Example 6-10 transport-requirements Element Example

<weblogic-enterprise-bean>
  <iiop-security-descriptor>
       <transport-requirements>
              <confidentiality>supported</confidentiality>
              <integrity>supported</integrity>
              <client-cert-authorization>
                   supported 
              </client-cert-authentication>
</transport-requirements>
  </iiop-security-descriptor>
<weblogic-enterprise-bean>

Using Programmatic Security With EJBs

To implement programmatic security in EJBs, use the javax.ejb.EJBContext.getCallerPrincipal() and the javax.ejb.EJBContext.isCallerInRole() methods.

getCallerPrincipal

Use the getCallerPrincipal() method to determine the caller of the EJB. The javax.ejb.EJBContext.getCallerPrincipal() method returns a WLSUser Principal if one exists in the Subject of the calling user. In the case of multiple WLSUser Principals, the method returns the first in the ordering defined by the Subject.getPrincipals().iterator() method. If there are no WLSUser Principals, then the getCallerPrincipal() method returns the first non-WLSGroup Principal. If there are no Principals or all Principals are of type WLSGroup, this method returns weblogic.security.WLSPrincipals.getAnonymousUserPrincipal(). This behavior is similar to the semantics of weblogic.security.SubjectUtils.getUserPrincipal() except that SubjectUtils.getUserPrincipal() returns a null whereas EJBContext.getCallerPrincipal()returns WLSPrincipals.getAnonmyousUserPrincipal().

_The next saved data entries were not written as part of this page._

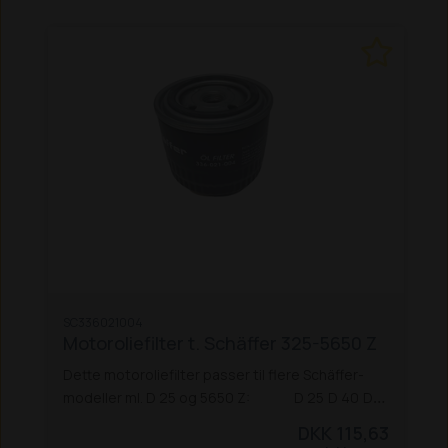
SC336021004
Motoroliefilter t. Schäffer 325-5650 Z
Dette motoroliefilter passer til flere Schäffer-
modeller ml. D 25 og 5650 Z:
D 25
D 40
D
42
325
326 / 326 S
330
331
332
336
440
442
DKK 115,63
442 S
448 S
450 T / TS
460 T
470 T
542
548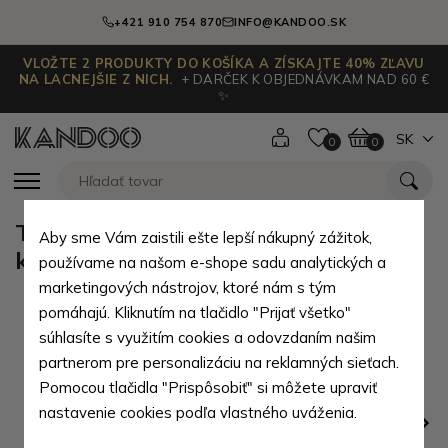
+421 910 754 870
INFO@KANDOO.SK
VLOŽTE 2 PRODUKTY DO KOŠÍKA A ZÍSKAJTE 40% ZĽAVU
NA LACNEJŠIE Z NICH.
+ DARČEK K OBJEDNÁVKAM NAD 60 €
✨
SK
0
0
Tmavo hnedá kožená zipsová
Aby sme Vám zaistili ešte lepší nákupný zážitok,
kľúčenka Kroen
používame na našom e-shope sadu analytických a
marketingových nástrojov, ktoré nám s tým
pomáhajú. Kliknutím na tlačidlo "Prijať všetko"
súhlasíte s využitím cookies a odovzdaním našim
partnerom pre personalizáciu na reklamných sieťach.
Pomocou tlačidla "Prispôsobiť" si môžete upraviť
nastavenie cookies podľa vlastného uváženia.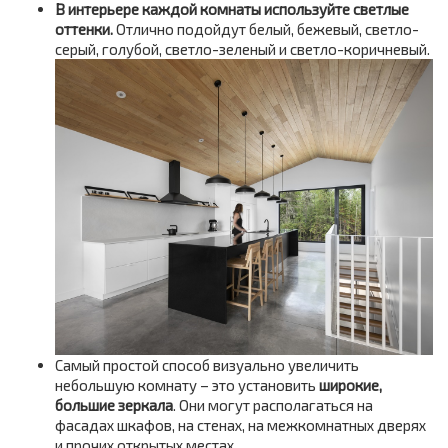
В интерьере каждой комнаты используйте светлые
оттенки.
Отлично подойдут белый, бежевый, светло-
серый, голубой, светло-зеленый и светло-коричневый.
Самый простой способ визуально увеличить
небольшую комнату – это установить
широкие,
большие зеркала
. Они могут располагаться на
фасадах шкафов, на стенах, на межкомнатных дверях
и прочих открытых местах.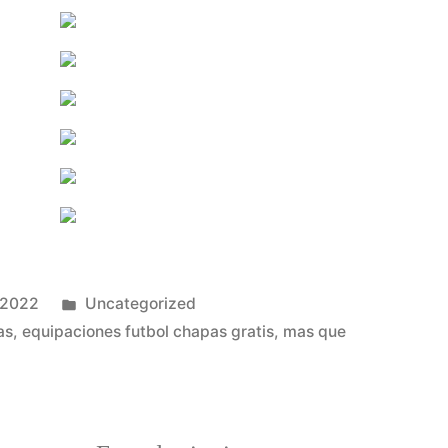
Publicado
 2022
Uncategorized
en
as
,
equipaciones futbol chapas gratis
,
mas que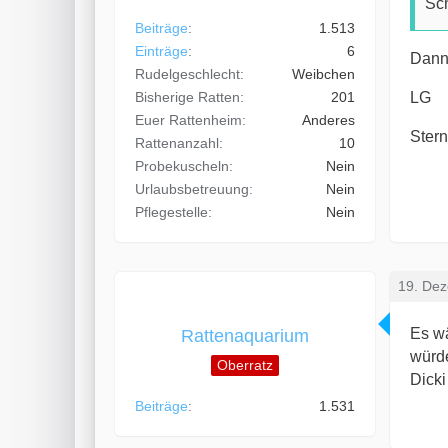
Sch
Beiträge
1.513
Einträge
6
Dann
Rudelgeschlecht
Weibchen
Bisherige Ratten
201
LG
Euer Rattenheim
Anderes
Ster
Rattenanzahl
10
Probekuscheln
Nein
Urlaubsbetreuung
Nein
Pflegestelle
Nein
19. De
Es wä
Rattenaquarium
würde
Oberratz
Dicki
Beiträge
1.531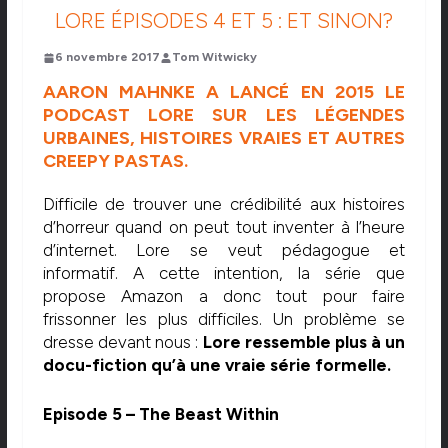
LORE ÉPISODES 4 ET 5 : ET SINON?
6 novembre 2017
Tom Witwicky
AARON MAHNKE A LANCÉ EN 2015 LE
PODCAST
LORE
SUR LES LÉGENDES
URBAINES, HISTOIRES VRAIES ET AUTRES
CREEPY PASTAS.
Difficile de trouver une crédibilité aux histoires
d’horreur quand on peut tout inventer à l’heure
d’internet. Lore se veut pédagogue et
informatif. A cette intention, la série que
propose Amazon a donc tout pour faire
frissonner les plus difficiles. Un problème se
dresse devant nous :
Lore ressemble plus à un
docu-fiction qu’à une vraie série formelle.
Episode 5 – The Beast Within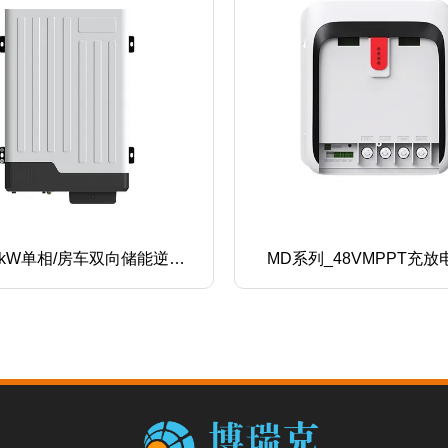
系列_48VMPPT充放电控制
光伏房车独立供电系
器-房车专用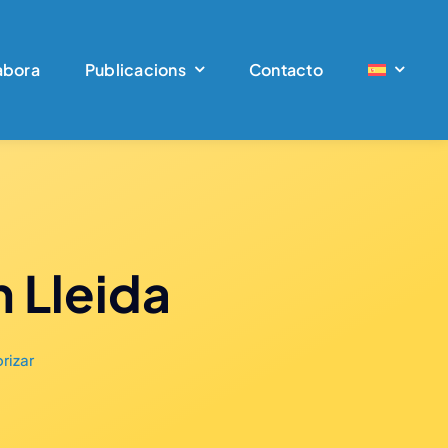
abora
Publicacions
Contacto
 Lleida
rizar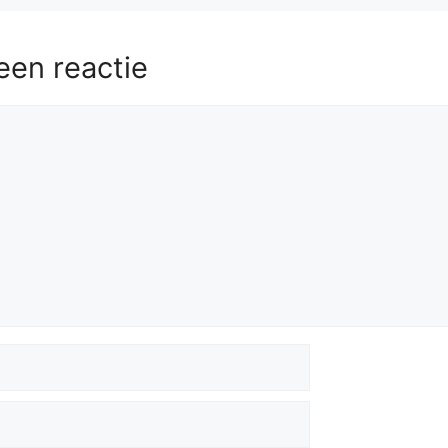
een reactie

For more information about how to use the getCallerPrincipal() method, see http://www.oracle.com/technetwork/java/javaee/tech/index.html.

isCallerInRole

The isCallerInRole() method is used to determine if the caller (the current user) has been assigned a security role that is authorized to perform actions on the WebLogic resources in that thread of execution. For example, the method javax.ejb.EJBContext.isCallerInRole("admin")will return true if the current user has admin privileges.